STATED PROBLEM →
Could you turn the lines below into a numbered list, leaving out any blank lines?

——

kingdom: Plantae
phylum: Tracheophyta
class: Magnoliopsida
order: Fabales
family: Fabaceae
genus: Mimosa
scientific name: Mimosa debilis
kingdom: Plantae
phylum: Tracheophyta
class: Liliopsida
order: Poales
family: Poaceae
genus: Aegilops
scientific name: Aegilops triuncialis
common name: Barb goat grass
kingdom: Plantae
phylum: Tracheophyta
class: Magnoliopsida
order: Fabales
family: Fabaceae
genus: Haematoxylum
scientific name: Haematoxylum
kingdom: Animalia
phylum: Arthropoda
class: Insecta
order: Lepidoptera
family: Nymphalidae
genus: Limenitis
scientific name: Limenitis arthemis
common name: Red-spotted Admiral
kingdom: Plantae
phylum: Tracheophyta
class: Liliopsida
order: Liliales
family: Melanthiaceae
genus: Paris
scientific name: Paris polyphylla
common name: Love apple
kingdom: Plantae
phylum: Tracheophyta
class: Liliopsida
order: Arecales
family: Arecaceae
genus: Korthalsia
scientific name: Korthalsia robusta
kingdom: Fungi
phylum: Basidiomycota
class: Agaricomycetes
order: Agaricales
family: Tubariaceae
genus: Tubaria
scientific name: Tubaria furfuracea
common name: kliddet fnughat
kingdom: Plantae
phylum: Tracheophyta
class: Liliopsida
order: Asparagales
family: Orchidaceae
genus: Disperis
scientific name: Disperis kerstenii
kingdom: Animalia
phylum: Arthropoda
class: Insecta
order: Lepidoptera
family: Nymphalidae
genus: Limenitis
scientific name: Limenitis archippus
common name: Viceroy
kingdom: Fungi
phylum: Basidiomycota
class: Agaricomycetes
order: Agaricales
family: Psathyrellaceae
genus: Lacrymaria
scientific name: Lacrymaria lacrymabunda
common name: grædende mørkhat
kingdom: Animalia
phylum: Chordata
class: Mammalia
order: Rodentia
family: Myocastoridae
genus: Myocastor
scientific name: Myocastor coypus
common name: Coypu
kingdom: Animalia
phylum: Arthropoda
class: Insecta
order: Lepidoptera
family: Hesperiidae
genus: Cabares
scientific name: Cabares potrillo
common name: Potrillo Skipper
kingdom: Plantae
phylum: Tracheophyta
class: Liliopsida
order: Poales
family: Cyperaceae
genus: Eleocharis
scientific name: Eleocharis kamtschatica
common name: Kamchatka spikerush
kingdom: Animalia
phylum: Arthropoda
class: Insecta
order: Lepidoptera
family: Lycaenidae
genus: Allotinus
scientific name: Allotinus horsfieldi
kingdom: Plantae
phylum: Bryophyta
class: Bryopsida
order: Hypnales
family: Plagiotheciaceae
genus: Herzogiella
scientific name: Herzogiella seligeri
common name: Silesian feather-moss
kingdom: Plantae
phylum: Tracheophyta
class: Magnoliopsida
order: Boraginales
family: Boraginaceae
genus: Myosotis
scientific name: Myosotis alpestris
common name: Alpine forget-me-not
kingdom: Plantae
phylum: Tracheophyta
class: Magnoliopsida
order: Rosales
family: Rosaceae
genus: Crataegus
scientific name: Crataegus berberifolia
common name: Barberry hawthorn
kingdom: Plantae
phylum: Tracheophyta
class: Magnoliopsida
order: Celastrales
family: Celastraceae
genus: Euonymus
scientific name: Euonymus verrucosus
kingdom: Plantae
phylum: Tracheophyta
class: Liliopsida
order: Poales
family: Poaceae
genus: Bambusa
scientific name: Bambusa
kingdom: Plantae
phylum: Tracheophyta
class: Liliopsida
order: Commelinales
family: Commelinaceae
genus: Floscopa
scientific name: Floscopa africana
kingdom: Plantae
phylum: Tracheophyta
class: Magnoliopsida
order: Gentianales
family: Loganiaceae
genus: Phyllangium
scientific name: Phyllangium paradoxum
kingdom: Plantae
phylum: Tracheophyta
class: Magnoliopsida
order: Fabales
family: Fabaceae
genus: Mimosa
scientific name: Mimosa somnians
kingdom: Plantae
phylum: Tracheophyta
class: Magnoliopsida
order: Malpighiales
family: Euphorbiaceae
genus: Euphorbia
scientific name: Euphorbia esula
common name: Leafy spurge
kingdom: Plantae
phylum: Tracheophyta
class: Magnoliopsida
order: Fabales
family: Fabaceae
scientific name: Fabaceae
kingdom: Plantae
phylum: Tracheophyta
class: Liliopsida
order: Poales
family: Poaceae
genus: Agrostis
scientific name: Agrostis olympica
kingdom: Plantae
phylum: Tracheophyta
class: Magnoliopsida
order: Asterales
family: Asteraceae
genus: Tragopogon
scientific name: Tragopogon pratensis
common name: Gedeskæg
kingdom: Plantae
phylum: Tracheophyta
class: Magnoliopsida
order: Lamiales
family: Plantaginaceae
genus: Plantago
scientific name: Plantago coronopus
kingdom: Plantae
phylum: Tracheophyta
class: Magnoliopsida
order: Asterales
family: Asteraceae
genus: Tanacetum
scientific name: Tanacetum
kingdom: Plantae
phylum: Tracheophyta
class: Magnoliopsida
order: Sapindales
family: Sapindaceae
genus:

——

RESPONSE →
1. kingdom: Plantae
2. phylum: Tracheophyta
3. class: Magnoliopsida
4. order: Fabales
5. family: Fabaceae
6. genus: Mimosa
7. scientific name: Mimosa debilis
8. kingdom: Plantae
9. phylum: Tracheophyta
10. class: Liliopsida
11. order: Poales
12. family: Poaceae
13. genus: Aegilops
14. scientific name: Aegilops triuncialis
15. common name: Barb goat grass
16. kingdom: Plantae
17. phylum: Tracheophyta
18. class: Magnoliopsida
19. order: Fabales
20. family: Fabaceae
21. genus: Haematoxylum
22. scientific name: Haematoxylum
23. kingdom: Animalia
24. phylum: Arthropoda
25. class: Insecta
26. order: Lepidoptera
27. family: Nymphalidae
28. genus: Limenitis
29. scientific name: Limenitis arthemis
30. common name: Red-spotted Admiral
31. kingdom: Plantae
32. phylum: Tracheophyta
33. class: Liliopsida
34. order: Liliales
35. family: Melanthiaceae
36. genus: Paris
37. scientific name: Paris polyphylla
38. common name: Love apple
39. kingdom: Plantae
40. phylum: Tracheophyta
41. class: Liliopsida
42. order: Arecales
43. family: Arecaceae
44. genus: Korthalsia
45. scientific name: Korthalsia robusta
46. kingdom: Fungi
47. phylum: Basidiomycota
48. class: Agaricomycetes
49. order: Agaricales
50. family: Tubariaceae
51. genus: Tubaria
52. scientific name: Tubaria furfuracea
53. common name: kliddet fnughat
54. kingdom: Plantae
55. phylum: Tracheophyta
56. class: Liliopsida
57. order: Asparagales
58. family: Orchidaceae
59. genus: Disperis
60. scientific name: Disperis kerstenii
61. kingdom: Animalia
62. phylum: Arthropoda
63. class: Insecta
64. order: Lepidoptera
65. family: Nymphalidae
66. genus: Limenitis
67. scientific name: Limenitis archippus
68. common name: Viceroy
69. kingdom: Fungi
70. phylum: Basidiomycota
71. class: Agaricomycetes
72. order: Agaricales
73. family: Psathyrellaceae
74. genus: Lacrymaria
75. scientific name: Lacrymaria lacrymabunda
76. common name: grædende mørkhat
77. kingdom: Animalia
78. phylum: Chordata
79. class: Mammalia
80. order: Rodentia
81. family: Myocastoridae
82. genus: Myocastor
83. scientific name: Myocastor coypus
84. common name: Coypu
85. kingdom: Animalia
86. phylum: Arthropoda
87. class: Insecta
88. order: Lepidoptera
89. family: Hesperiidae
90. genus: Cabares
91. scientific name: Cabares potrillo
92. common name: Potrillo Skipper
93. kingdom: Plantae
94. phylum: Tracheophyta
95. class: Liliopsida
96. order: Poales
97. family: Cyperaceae
98. genus: Eleocharis
99. scientific name: Eleocharis kamtschatica
100. common name: Kamchatka spikerush
101. kingdom: Animalia
102. phylum: Arthropoda
103. class: Insecta
104. order: Lepidoptera
105. family: Lycaenidae
106. genus: Allotinus
107. scientific name: Allotinus horsfieldi
108. kingdom: Plantae
109. phylum: Bryophyta
110. class: Bryopsida
111. order: Hypnales
112. family: Plagiotheciaceae
113. genus: Herzogiella
114. scientific name: Herzogiella seligeri
115. common name: Silesian feather-moss
116. kingdom: Plantae
117. phylum: Tracheophyta
118. class: Magnoliopsida
119. order: Boraginales
120. family: Boraginaceae
121. genus: Myosotis
122. scientific name: Myosotis alpestris
123. common name: Alpine forget-me-not
124. kingdom: Plantae
125. phylum: Tracheophyta
126. class: Magnoliopsida
127. order: Rosales
128. family: Rosaceae
129. genus: Crataegus
130. scientific name: Crataegus berberifolia
131. common name: Barberry hawthorn
132. kingdom: Plantae
133. phylum: Tracheophyta
134. class: Magnoliopsida
135. order: Celastrales
136. family: Celastraceae
137. genus: Euonymus
138. scientific name: Euonymus verrucosus
139. kingdom: Plantae
140. phylum: Tracheophyta
141. class: Liliopsida
142. order: Poales
143. family: Poaceae
144. genus: Bambusa
145. scientific name: Bambusa
146. kingdom: Plantae
147. phylum: Tracheophyta
148. class: Liliopsida
149. order: Commelinales
150. family: Commelinaceae
151. genus: Floscopa
152. scientific name: Floscopa africana
153. kingdom: Plantae
154. phylum: Tracheophyta
155. class: Magnoliopsida
156. order: Gentianales
157. family: Loganiaceae
158. genus: Phyllangium
159. scientific name: Phyllangium paradoxum
160. kingdom: Plantae
161. phylum: Tracheophyta
162. class: Magnoliopsida
163. order: Fabales
164. family: Fabaceae
165. genus: Mimosa
166. scientific name: Mimosa somnians
167. kingdom: Plantae
168. phylum: Tracheophyta
169. class: Magnoliopsida
170. order: Malpighiales
171. family: Euphorbiaceae
172. genus: Euphorbia
173. scientific name: Euphorbia esula
174. common name: Leafy spurge
175. kingdom: Plantae
176. phylum: Tracheophyta
177. class: Magnoliopsida
178. order: Fabales
179. family: Fabaceae
180. scientific name: Fabaceae
181. kingdom: Plantae
182. phylum: Tracheophyta
183. class: Liliopsida
184. order: Poales
185. family: Poaceae
186. genus: Agrostis
187. scientific name: Agrostis olympica
188. kingdom: Plantae
189. phylum: Tracheophyta
190. class: Magnoliopsida
191. order: Asterales
192. family: Asteraceae
193. genus: Tragopogon
194. scientific name: Tragopogon pratensis
195. common name: Gedeskæg
196. kingdom: Plantae
197. phylum: Tracheophyta
198. class: Magnoliopsida
199. order: Lamiales
200. family: Plantaginaceae
201. genus: Plantago
202. scientific name: Plantago coronopus
203. kingdom: Plantae
204. phylum: Tracheophyta
205. class: Magnoliopsida
206. order: Asterales
207. family: Asteraceae
208. genus: Tanacetum
209. scientific name: Tanacetum
210. kingdom: Plantae
211. phylum: Tracheophyta
212. class: Magnoliopsida
213. order: Sapindales
214. family: Sapindaceae
215. genus:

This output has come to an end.